→ **Goal of the exercise**
Check every line of the entries below for "Church", and copy the lines that have it.
Segment Start: Provided material
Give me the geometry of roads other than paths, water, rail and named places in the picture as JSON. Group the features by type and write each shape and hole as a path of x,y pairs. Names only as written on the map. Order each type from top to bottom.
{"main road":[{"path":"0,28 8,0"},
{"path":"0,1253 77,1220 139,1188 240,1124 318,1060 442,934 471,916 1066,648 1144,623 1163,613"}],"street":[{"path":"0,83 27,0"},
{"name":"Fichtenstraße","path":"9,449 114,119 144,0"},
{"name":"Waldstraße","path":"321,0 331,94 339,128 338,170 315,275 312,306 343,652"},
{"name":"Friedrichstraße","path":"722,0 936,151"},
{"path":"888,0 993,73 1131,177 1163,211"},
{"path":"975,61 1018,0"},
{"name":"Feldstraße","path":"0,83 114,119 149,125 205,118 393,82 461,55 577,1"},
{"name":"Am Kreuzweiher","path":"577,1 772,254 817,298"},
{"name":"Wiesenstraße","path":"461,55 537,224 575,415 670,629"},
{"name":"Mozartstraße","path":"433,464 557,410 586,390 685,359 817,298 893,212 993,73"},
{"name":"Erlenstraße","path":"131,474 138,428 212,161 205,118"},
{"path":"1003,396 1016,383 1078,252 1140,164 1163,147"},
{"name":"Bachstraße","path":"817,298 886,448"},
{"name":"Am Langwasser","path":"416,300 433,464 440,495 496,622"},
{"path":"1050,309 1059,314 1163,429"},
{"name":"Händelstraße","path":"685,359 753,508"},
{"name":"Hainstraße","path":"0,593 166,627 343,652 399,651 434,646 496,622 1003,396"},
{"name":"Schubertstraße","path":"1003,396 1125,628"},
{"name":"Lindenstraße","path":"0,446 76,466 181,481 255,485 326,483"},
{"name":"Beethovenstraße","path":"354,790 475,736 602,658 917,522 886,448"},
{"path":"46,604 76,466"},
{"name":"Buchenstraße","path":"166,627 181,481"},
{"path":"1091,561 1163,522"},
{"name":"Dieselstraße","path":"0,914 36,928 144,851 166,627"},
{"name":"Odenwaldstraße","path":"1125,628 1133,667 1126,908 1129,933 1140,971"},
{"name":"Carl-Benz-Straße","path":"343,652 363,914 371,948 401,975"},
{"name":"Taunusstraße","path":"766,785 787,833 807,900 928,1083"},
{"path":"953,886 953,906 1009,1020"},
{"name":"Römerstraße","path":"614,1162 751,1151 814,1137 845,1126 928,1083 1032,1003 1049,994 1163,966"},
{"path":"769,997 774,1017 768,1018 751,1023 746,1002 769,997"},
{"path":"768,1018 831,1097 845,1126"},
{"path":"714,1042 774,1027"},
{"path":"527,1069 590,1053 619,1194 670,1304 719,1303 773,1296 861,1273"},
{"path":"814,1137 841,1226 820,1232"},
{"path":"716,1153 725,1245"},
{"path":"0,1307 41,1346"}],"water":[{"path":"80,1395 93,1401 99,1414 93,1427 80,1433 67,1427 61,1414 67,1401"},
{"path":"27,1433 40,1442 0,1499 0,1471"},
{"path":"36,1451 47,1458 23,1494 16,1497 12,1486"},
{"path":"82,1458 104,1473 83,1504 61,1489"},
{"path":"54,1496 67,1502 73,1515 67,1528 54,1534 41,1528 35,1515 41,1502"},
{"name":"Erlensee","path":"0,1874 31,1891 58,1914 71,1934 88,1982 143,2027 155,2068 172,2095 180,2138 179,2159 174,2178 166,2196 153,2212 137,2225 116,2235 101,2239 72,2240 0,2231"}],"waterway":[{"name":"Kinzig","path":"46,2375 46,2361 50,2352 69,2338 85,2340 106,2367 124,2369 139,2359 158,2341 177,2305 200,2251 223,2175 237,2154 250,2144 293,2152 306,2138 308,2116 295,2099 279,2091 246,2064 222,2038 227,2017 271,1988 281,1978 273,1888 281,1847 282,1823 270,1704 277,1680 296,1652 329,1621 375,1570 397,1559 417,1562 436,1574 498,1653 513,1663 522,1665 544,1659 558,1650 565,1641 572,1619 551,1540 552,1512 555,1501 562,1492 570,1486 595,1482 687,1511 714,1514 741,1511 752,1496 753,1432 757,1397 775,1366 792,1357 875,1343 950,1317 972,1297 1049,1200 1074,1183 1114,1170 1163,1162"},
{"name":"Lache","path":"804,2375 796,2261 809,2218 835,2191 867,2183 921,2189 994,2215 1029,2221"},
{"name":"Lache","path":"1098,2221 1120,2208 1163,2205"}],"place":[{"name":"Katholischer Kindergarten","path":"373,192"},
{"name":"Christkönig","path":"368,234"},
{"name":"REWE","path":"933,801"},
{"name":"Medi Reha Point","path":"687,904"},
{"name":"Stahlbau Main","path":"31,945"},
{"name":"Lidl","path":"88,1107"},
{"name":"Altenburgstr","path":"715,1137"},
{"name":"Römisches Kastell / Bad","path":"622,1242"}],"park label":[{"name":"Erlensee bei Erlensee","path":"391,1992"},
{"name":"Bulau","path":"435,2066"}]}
Segment End: Provided material
Segment Start: Provided material
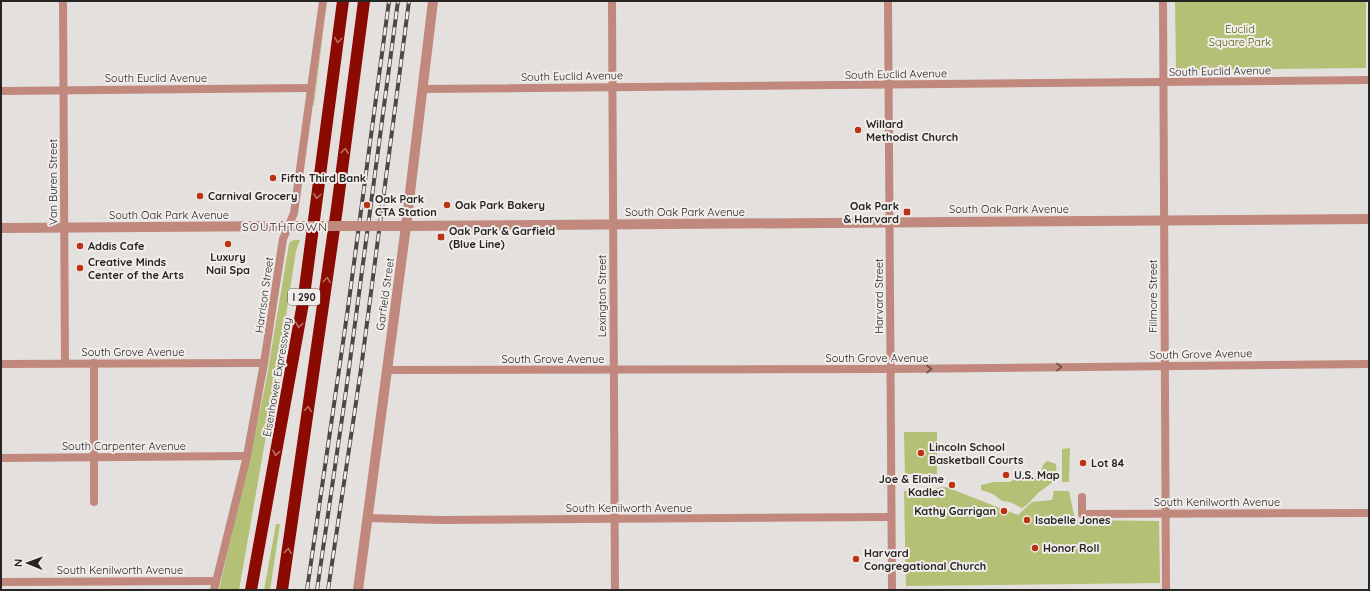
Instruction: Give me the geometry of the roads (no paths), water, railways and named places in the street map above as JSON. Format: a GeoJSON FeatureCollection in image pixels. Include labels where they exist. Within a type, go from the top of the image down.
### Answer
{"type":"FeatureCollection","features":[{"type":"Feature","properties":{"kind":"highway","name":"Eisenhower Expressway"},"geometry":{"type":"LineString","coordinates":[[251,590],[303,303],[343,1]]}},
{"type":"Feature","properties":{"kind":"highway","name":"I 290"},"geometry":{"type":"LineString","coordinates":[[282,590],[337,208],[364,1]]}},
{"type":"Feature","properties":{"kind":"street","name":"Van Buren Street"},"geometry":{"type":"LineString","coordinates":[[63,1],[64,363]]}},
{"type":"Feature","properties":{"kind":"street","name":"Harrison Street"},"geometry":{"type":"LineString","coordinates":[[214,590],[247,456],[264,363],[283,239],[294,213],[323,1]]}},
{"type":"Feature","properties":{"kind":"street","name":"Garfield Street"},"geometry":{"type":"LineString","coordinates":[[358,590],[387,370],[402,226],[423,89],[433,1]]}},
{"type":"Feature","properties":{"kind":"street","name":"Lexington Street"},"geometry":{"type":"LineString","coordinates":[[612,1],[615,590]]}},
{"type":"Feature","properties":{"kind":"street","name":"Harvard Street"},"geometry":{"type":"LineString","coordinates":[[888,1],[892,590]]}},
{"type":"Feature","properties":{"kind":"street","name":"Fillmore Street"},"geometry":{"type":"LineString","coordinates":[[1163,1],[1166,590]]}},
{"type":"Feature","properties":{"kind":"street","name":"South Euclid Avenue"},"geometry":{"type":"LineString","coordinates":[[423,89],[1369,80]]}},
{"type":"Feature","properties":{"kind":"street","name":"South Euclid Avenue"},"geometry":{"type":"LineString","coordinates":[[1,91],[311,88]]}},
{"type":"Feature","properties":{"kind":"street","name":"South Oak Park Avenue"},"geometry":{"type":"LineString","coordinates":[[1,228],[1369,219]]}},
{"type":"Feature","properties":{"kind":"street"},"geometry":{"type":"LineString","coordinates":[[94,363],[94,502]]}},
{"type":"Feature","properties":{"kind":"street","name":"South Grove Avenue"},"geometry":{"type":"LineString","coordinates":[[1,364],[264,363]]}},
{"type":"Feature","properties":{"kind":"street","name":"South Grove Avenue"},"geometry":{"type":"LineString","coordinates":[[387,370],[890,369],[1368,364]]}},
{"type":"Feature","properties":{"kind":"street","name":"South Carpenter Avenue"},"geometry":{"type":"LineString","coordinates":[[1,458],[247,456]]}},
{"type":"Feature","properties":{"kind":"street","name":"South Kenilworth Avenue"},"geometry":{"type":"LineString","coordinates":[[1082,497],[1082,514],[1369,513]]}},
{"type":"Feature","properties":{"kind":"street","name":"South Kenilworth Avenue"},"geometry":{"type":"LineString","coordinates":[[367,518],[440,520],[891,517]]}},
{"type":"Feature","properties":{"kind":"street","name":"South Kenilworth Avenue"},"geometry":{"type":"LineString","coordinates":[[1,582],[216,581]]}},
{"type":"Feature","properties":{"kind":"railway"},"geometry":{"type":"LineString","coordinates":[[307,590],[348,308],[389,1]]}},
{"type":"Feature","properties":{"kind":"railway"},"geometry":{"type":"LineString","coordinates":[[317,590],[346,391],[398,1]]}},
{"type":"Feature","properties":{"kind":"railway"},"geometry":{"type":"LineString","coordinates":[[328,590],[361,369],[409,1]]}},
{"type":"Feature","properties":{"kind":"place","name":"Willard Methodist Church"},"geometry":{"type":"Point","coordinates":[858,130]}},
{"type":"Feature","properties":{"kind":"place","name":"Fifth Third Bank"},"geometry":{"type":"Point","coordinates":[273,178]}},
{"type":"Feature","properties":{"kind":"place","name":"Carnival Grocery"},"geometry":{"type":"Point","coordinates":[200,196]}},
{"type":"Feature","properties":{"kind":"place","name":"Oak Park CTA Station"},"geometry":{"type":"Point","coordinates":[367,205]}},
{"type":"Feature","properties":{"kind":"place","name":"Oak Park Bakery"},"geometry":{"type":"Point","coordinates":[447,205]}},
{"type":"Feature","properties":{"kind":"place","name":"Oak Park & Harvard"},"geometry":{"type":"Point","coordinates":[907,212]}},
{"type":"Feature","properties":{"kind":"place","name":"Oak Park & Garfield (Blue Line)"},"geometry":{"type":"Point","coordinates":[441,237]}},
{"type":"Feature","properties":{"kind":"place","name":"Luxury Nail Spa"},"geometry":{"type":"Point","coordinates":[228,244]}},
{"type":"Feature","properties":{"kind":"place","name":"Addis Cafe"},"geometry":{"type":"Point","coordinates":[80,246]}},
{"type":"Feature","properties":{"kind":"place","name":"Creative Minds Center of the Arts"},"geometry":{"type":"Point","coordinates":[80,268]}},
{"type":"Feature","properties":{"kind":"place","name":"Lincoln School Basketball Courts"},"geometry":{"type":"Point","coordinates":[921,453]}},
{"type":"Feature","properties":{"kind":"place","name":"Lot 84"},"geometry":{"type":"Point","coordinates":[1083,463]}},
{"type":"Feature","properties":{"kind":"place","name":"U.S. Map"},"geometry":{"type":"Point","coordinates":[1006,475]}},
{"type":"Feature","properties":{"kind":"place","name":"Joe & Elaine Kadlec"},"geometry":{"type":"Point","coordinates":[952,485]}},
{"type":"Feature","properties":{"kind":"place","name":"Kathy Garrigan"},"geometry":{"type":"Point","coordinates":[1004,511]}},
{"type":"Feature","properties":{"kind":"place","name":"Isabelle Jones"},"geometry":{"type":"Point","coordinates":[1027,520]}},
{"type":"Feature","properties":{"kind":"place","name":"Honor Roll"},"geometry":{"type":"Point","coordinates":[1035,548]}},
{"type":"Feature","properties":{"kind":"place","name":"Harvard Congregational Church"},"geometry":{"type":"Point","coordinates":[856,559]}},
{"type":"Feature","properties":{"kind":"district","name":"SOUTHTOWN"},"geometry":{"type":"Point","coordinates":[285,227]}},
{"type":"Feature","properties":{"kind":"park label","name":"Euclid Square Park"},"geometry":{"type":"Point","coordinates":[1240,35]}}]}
Segment End: Provided material
→ **Task answer**
{"type":"Feature","properties":{"kind":"place","name":"Willard Methodist Church"},"geometry":{"type":"Point","coordinates":[858,130]}},
{"type":"Feature","properties":{"kind":"place","name":"Harvard Congregational Church"},"geometry":{"type":"Point","coordinates":[856,559]}},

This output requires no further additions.